Consegna: Prosegui il testo sulle appartenenze ideologiche e sul consumismo del dopoguerra, riprendendo subito dopo la sua ultima frase.

Testo proposto:
# # #

Non c’è da rimpiangere alcun periodo storico e politico precedente, per carità: lungi da noi qualunque cenno di nostalgia. Ma le appartenenze ideologiche creavano dei conformismi contrapposti: pertanto, per esempio, al blocco (anche mentale) dei comunisti si contrapponeva quello cattolico, in gran parte confluente nell’alveo democristiano, e c’era una destra marginale, neofascista molto più di quanto non lo sia ancora oggi. Nessuna di queste posizioni era condivisibile ma il professarle conferiva a militanti, seguaci e simpatizzanti una sorta di impermeabilizzazione contro la propaganda avversa o di qualunque altra impronta. Questo è stato vero fino a che non è subentrato il processo lucidamente individuato da alcuni intellettuali tra i quali va riconosciuto a Pierpaolo Pasolini di essere stato forse il migliore, il più nitido; finché il consumismo materialista connaturato collegato allo sviluppo economico del dopoguerra non ha inoculato quei germi, assolutamente trasversali alle appartenenze, trasformando gli uomini e le donne “politici” in “consumatori”.

# # #

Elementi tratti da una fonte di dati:
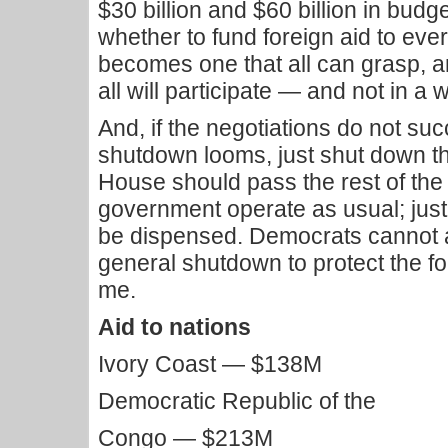
$30 billion and $60 billion in budget
whether to fund foreign aid to ever
becomes one that all can grasp, a
all will participate — and not in a 
And, if the negotiations do not s
shutdown looms, just shut down th
House should pass the rest of the 
government operate as usual; just 
be dispensed. Democrats cannot an
general shutdown to protect the fo
me.
Aid to nations
Ivory Coast — $138M
Democratic Republic of the
Congo — $213M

# # #

Risultato dell'esercizio:
Questa omologazione nello stile di vita determina la sottomissione a qualunque messaggio globale venga diffuso con la forza di convincimento che propaganda, marketing e pubblicità possono esercitare. Il fenomeno naturalmente si è rafforzato con il moltiplicarsi dei media, consentendo di raggiungere il target non soltanto mediante i grandi strumenti di comunicazione ma anche con quelli sociali, che consentono una penetrazione molto più forte. Questa condizione, ormai protratta da decenni, ha conosciuto con la pandemia un’accelerazione ulteriore, esponenziale, formidabile, unica, poiché la motivazione della sicurezza sanitaria (reale: non condivido affatto il complottismo di chi sostiene sia stata creata artatamente) è divenuta il braccio armato della propaganda globale, della quale la sinistra italiana è un’esecutrice pedissequa.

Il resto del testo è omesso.